There is a chance of light rain in central Argentina in the near-term forecast, and that will be closely watched by the trade. Argentina forecasts only have limited moisture in the two-week forecast, but they seem to be increasing the chances slightly. This will continue to provide support if this forecast continues, but the market will reverse course in a hurry if they start to change these forecasts and they receive rains during their pod filling.

The weekly Argentina crop roundup puts their soybean crop at 52-53 million metric tons versus USDA forecasts for 59 million metric tons. The weekly Brazil crop roundup puts their soybean crop at 111-112 million metric tons versus USDA forecasts for 110 million metric tons.
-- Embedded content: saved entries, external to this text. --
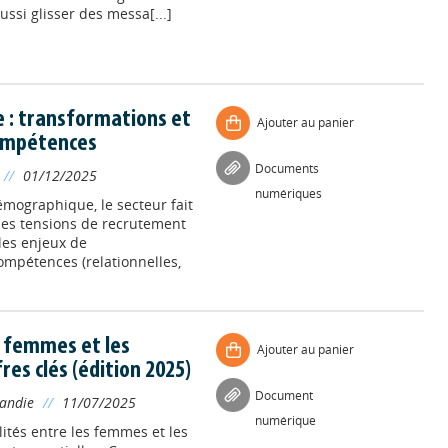
ussi glisser des messa[...]
e : transformations et
Ajouter au panier
compétences
Documents
//
01/12/2025
numériques
émographique, le secteur fait
des tensions de recrutement
les enjeux de
ompétences (relationnelles,
es femmes et les
Ajouter au panier
es clés (édition 2025)
Document
mandie
//
11/07/2025
numérique
ités entre les femmes et les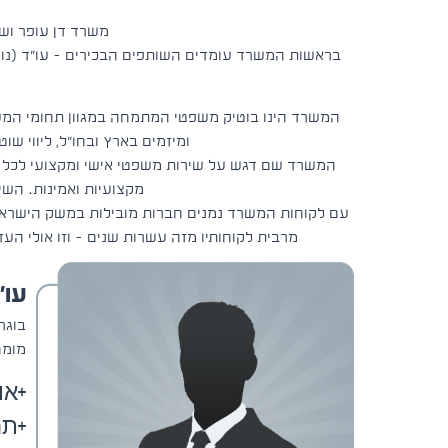
משרד דן עופר ושות', עורכי-ד
בראשות המשרד עומדים השותפים הבכירים – עו"ד (נוטריון)
המשרד הינו בוטיק משפטי המתמחה במגוון תחומי המש
ומיזמים בארץ ובחו"ל, ליווי שוט
המשרד שם דגש על שירות משפטי אישי ומקצועי לכל ל
מקצועיות ואמינות. הש
עם לקוחות המשרד נמנים חברות מובילות במשק הישראלי,
מרבית לקוחותיו מזה עשרות שנים – וזו אולי הע
עו"
בוגר 
מומח
או
תח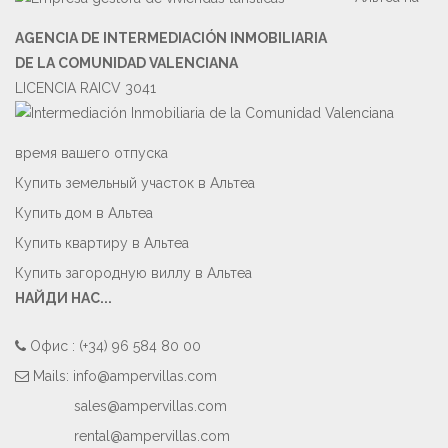
AGENCIA DE INTERMEDIACIÓN INMOBILIARIA
DE LA COMUNIDAD VALENCIANA
LICENCIA RAICV 3041
время вашего отпуска
Купить земельный участок в Альтеа
Купить дом в Альтеа
Купить квартиру в Альтеа
Купить загородную виллу в Альтеа
НАЙДИ НАС...
Oфис : (+34) 96 584 80 00
Mails:
info@ampervillas.com
sales@ampervillas.com
rental@ampervillas.com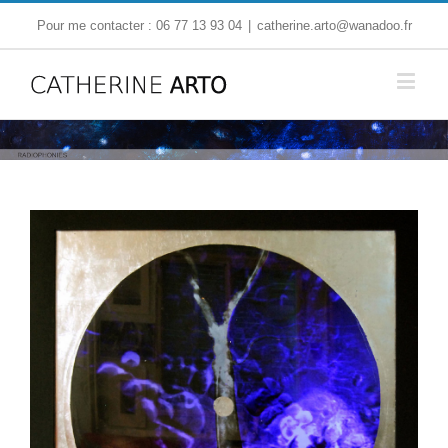
Pour me contacter : 06 77 13 93 04
|
catherine.arto@wanadoo.fr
Private Analyst Dr. Michael Cordonnier cut his Argentine soybean production number 1 million metric tons to 51 million metric tons but raised his Brazilian number by 1 million metric tons to 112 million metric tons.

Resistance for March soybeans is the recent highs of $10.0475. March soybeans support is the 100-day moving average of $9.88. $9.80 is next technical chart support. For the week ending Jan. 30, March soybeans were up 10.25 cents, July 2017 soybeans were up 9.75 cents and November soybeans were up 8.5 cents.


For the week ending Jan. 31, March canola futures in Winnipeg were up $3 Canadian at $496.70 Canadian per metric ton. The Canadian dollar was up .0015 to .8136. This brings the U.S. price to $18.33 per hundredweight.

• Velva, N.D., $18.05 per hundredweight, February at $18.05.

• Enderlin, N.D., $18.71 per hundredweight, February at $18.71.

• Hallock, Minn., $18.03 per hundredweight, February at $18.11.

• Fargo, N.D., $18.50 per hundredweight, March at $18.70.


Cash feed barley bids in Minneapolis were at $2.65, while malting barley received no quote. Berthold, N.D., bid is $2.45 and CHS Southwest New Salem, N.D., bids were at $2.50.


Cash bids for milling quality durum are $6.25 in Berthold and at $6 in Dickinson, N.D.


Cash sunflower bids in Fargo were at $17.55, with March at $17.55. For the week ending Jan. 31, soybean oil was up 28 cents at $33.07 on the March contract.